Dwight Howard has been on the precipice of making his own "Decision" for some time now. In fact, he already made one decision, then wasn't so sure and finally changed his mind only to eventually find himself right back at square one.
By this point, the Orlando Magic are itching to trade Howard regardless of what he wants to do.
As they should be.
For all his size, athleticism and ability to dominate the painted area, Howard is a headache of Disney-theme park proportions. At least LeBron James had the "decency" to break Cleveland's heart in the summer rather than derailing an entire season.
And at least James was too half-witted to understand just how obnoxious that hour-long sideshow would be.
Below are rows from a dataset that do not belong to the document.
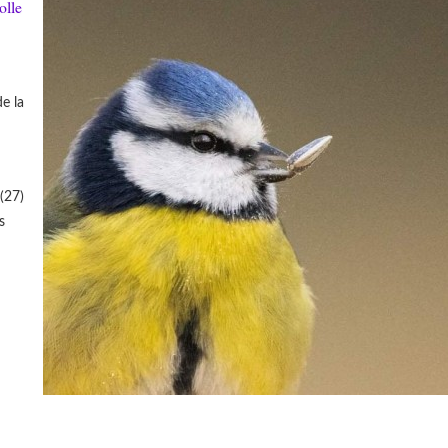
olle
e la
(27)
s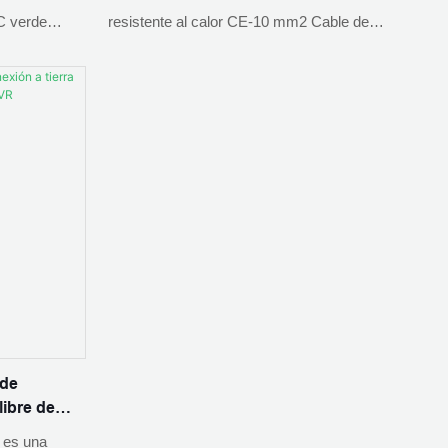
aico y cobre
Cable solar fotovoltaico y cobre sin
C verde
resistente al calor CE-10 mm2 Cable de
oxígeno
uentre
conexión a tierra verde amarillo, encuentre
olar
detalles y precios sobre Cable solar
no con
fotovoltaico Cobre libre de oxígeno del
lo resistente
Conductor de cobre libre de oxígeno
 mm2 de cobre
resistente al calor CE-10 mm2 Cable de
e PVC verde
conexión a tierra verde amarillo - ZHEJIANG
ZHEJIANG
PNTECH TECHNOLOGY CO., LTD
 LTD
 de
libre de
e es una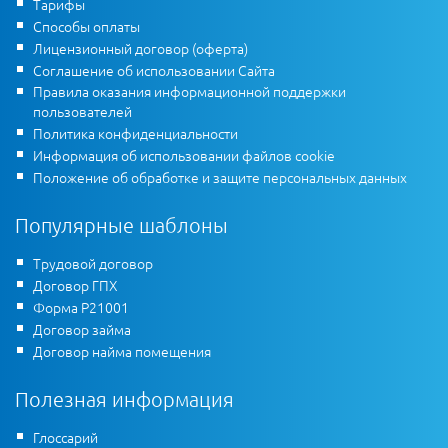
Тарифы
Способы оплаты
Лицензионный договор (оферта)
Соглашение об использовании Сайта
Правила оказания информационной поддержки
пользователей
Политика конфиденциальности
Информация об использовании файлов cookie
Положение об обработке и защите персональных данных
Популярные шаблоны
Трудовой договор
Договор ГПХ
Форма Р21001
Договор займа
Договор найма помещения
Полезная информация
Глоссарий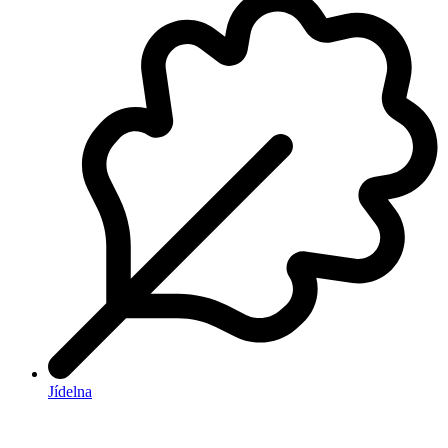
Jídelna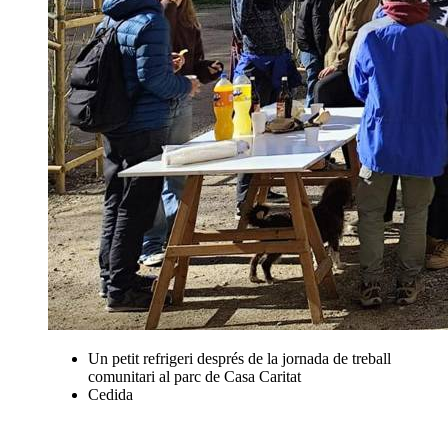
Un petit refrigeri després de la jornada de treball
comunitari al parc de Casa Caritat
Cedida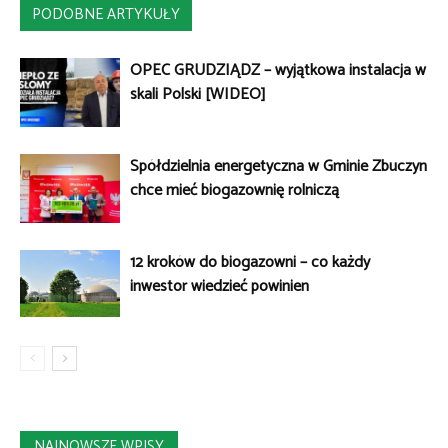
PODOBNE ARTYKUŁY
OPEC GRUDZIĄDZ – wyjątkowa instalacja w
skali Polski [WIDEO]
Spółdzielnia energetyczna w Gminie Zbuczyn
chce mieć biogazownię rolniczą
12 kroków do biogazowni – co każdy
inwestor wiedzieć powinien
NAJNOWSZE WPISY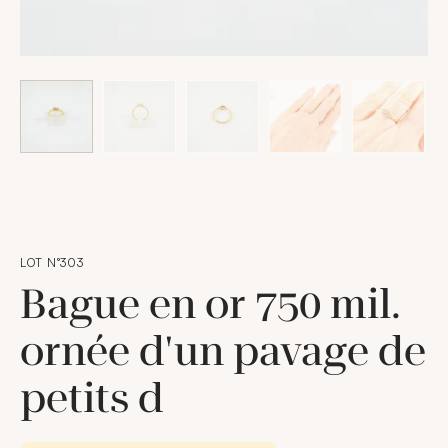
LOT N°303
Bague en or 750 mil.
ornée d'un pavage de
petits d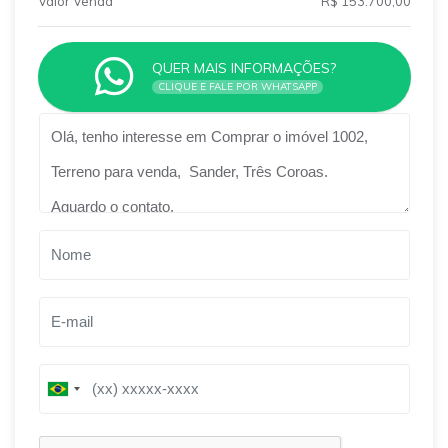
Valor Venda
R$ 153.700,00
QUER MAIS INFORMAÇÕES?
CLIQUE E FALE POR WHATSAPP
Qual o melhor dia e horário pra você?
B
B
r
r
a
a
z
z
At the end of the day, there's never been a LeBron James to hate. There's just the concentrated bi-product of handlers, corporate interests and the win-at-all-costs cult of nihilism that increasingly defines our young stars–a conglomerate of forces that began defining James in high school.
Can anyone really blame James for turning out this way?
He didn't know any better, and now the same PR wonks that ruined him have slowly made him a more innocuous celebrity, a guy you can at least respect no matter how unlikeable he remains.
What's more, the "Decision" was infinitely shameless, but it was also honest.
There was no way to white wash just how transparently heartless it was.
Howard, on the other hand, would like to have it both ways. He's done the majority of his work behind closed doors, quietly undermining his coach only to feign innocence in an entirely predictable and disingenuous attempt to salvage his nice guy image.
Chances are Dwight is indeed a "nice guy" to your face, and only when it doesn't require an ounce of sacrifice.
But, there's absolutely nothing nice about what he put his teammates and the city of Orlando through this season. As if the lockout weren't bad enough, Magic fans probably now wish it had never ended.
Slowly but surely, LeBron James is learning to shut up and play basketball. His detractors will detract, and his apologists will make excuses. He'll accept the consequences either way.
Dwight is on a different, more dangerous path. He thinks he can actually fool his fans into believing he's someone he's not. He's yet to grapple with the fact he's made Orlando the next Cleveland and yet to admit his interest in conspiring to form the league's next "super team."
James may one day win us back with some truth and sobered compunction. Dwight will remain nothing but a fake.